Are we approaching a new round of consolidation among the big drinks producers? The tempo of reports about rivals sizing up assets is picking up.

A number of overtures have been made already and if all the rumoured and mooted bids turn out to be based on fact then the landscape could change dramatically.

Battle has already commenced for ownership of Foster’s, Australia’s biggest brewer, following the near-AU$10 billion bid from SABMiller, the world number two. The bid has been rejected and skirmishing is likely to continue for several months as other potential suitors consider their options.

In East Africa, however, Diageo’s efforts to bolster its control of the market have suffered a setback at the hands of the Ethiopian government. Diageo’s East African Breweries is a key route to market for all its products and earlier this month Diageo began to unravel a reciprocal deal with SABMiller by buying the latter’s 20% stake.

That would create extra competition in the region – which Diageo sees as a strategic centre of growth – but that strategy has been dealt a blow by the Ethiopian government’s decision not to let Diageo take control of one its largest brewers for US$200 million, preferring to sell to Heineken.

But Diageo has numerous other irons in the fire designed to bolster its position as the world’s leading drinks group. This year it has already bought Turkey’s foremost spirits producer, Mey Icki; it is still awaiting approval from Beijing for its £624m bid for one of the country’s largest distillers, Shui Jing Fang; it is exercising its option to buy a 50% stake in Guatemala’s Zacapa rum brand; and it is said to be in discussions about buying José Cuervo Tequila, which it already distributes.

At the same time it is mulling an option to spend $900m on the 50% of Ketel One vodka it doesn’t already own.

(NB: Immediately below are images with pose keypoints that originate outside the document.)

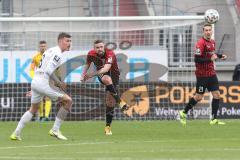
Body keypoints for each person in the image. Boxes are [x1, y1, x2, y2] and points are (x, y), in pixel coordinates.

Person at [10, 32, 72, 140]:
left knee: (33, 109)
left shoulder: (50, 50)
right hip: (43, 83)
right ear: (60, 41)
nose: (69, 43)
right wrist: (58, 82)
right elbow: (48, 70)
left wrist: (36, 88)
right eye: (67, 41)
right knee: (68, 101)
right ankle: (55, 130)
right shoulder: (58, 53)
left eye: (70, 41)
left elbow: (43, 68)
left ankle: (16, 133)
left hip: (36, 82)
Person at [179, 23, 227, 126]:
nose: (208, 32)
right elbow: (197, 59)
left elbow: (211, 54)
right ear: (203, 31)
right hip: (202, 75)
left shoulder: (212, 42)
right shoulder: (200, 43)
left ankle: (213, 119)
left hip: (211, 73)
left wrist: (220, 56)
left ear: (212, 31)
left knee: (217, 94)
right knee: (199, 97)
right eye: (206, 30)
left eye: (210, 30)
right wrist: (211, 59)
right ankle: (183, 113)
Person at [81, 40, 129, 135]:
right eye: (97, 47)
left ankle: (107, 127)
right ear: (94, 48)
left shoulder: (110, 54)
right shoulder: (91, 54)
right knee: (106, 79)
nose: (99, 49)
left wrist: (91, 75)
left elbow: (106, 68)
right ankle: (120, 102)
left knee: (110, 102)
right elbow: (87, 63)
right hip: (102, 75)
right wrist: (83, 75)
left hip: (114, 77)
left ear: (104, 47)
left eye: (101, 47)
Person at [30, 40, 52, 121]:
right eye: (41, 46)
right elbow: (31, 69)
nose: (43, 48)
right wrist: (33, 77)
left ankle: (46, 116)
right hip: (39, 79)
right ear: (39, 47)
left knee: (48, 97)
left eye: (44, 46)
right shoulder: (35, 57)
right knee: (40, 98)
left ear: (46, 47)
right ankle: (41, 116)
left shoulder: (50, 56)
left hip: (48, 79)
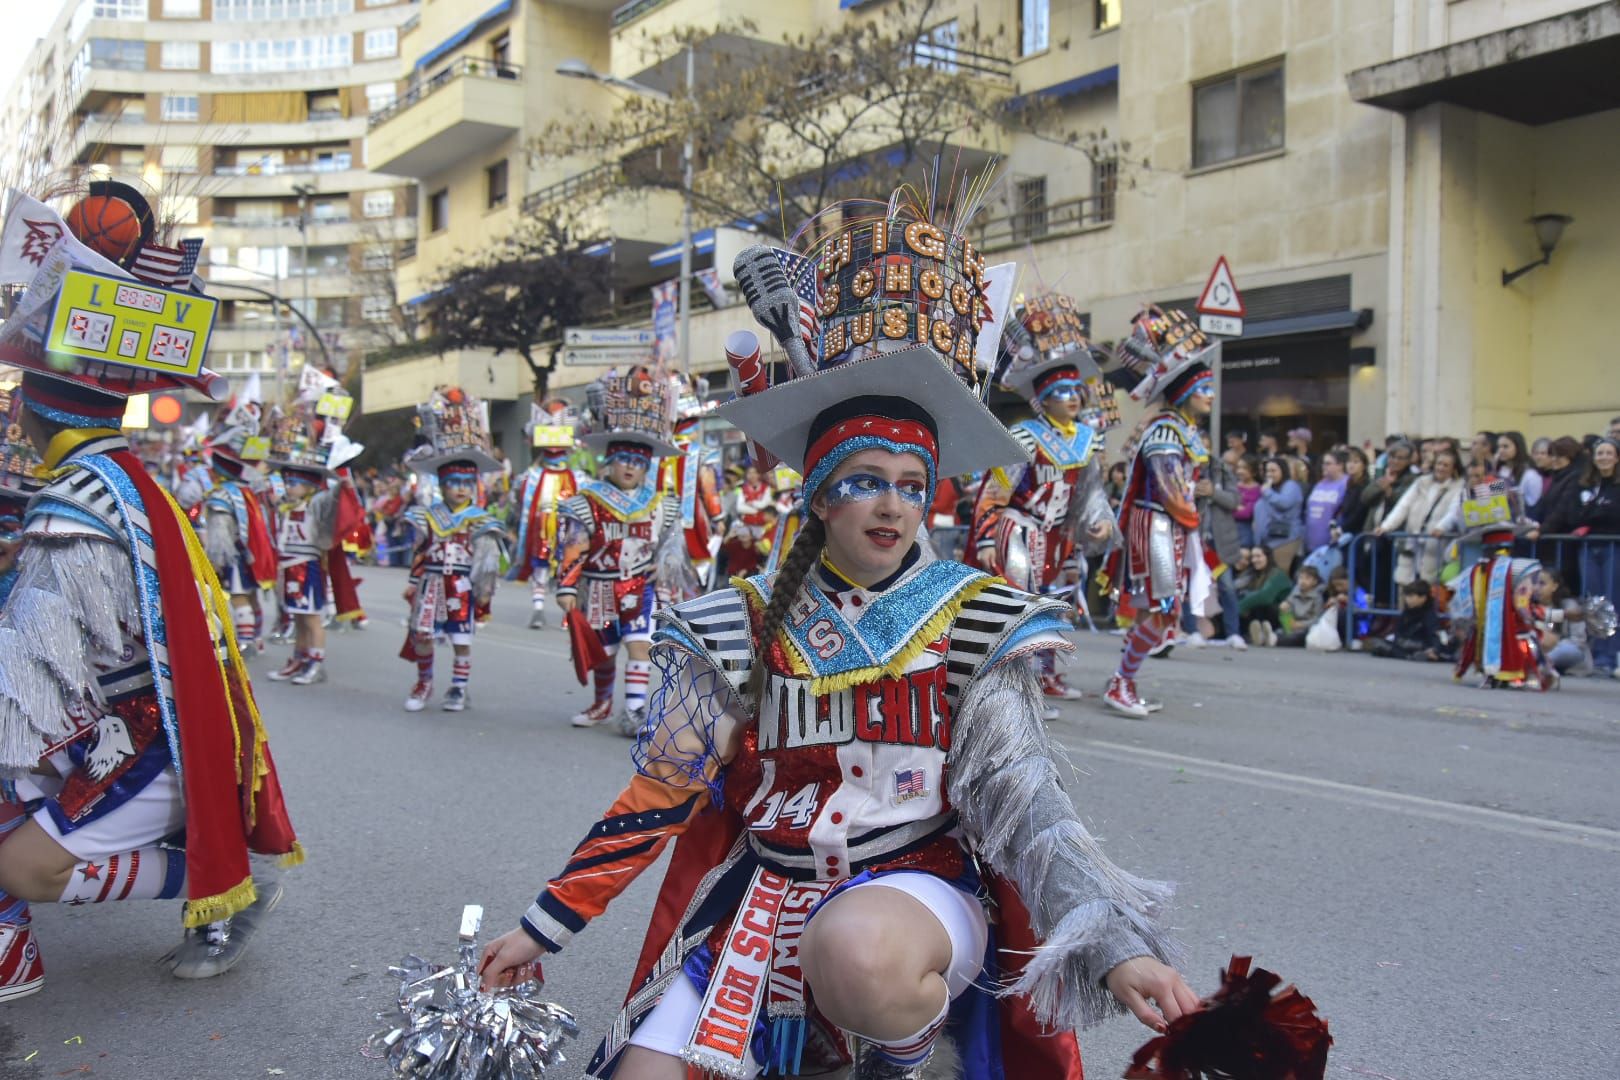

So Diageo is being highly active, even without the perennial interest in Moët Hennessy or a mention of any participation in a possible break up of Beam Global once that receives a separate Wall Street listing.

Beam itself might go on the acquisition and merger trail simply to deter potential bidders. A link with Brown-Forman to form an American spirits giant based on bourbon and whiskey is being regularly mooted, despite potential regulatory problems in Washington. Meanwhile, Bacardi is forging closer links with Sapporo in Japan.

In Europe both Rémy Cointreau and Davide Campari have announced that they have war chests available should a suitable target be identified, and although Pernod Ricard has ruled itself out of major acquisitions until next year, it is inconceivable that it would sit on the sidelines if the right opportunity presented itself. Indeed, it is also inconceivable that it is not identifying targets (such as a major Tequila brand) during its period of financial purdah.

All the global groups want to augment their positions in growing markets, especially through acquisition of strategic local premium brands, and most have strong balance sheets with which to finance them. We are entering an interesting 12 months.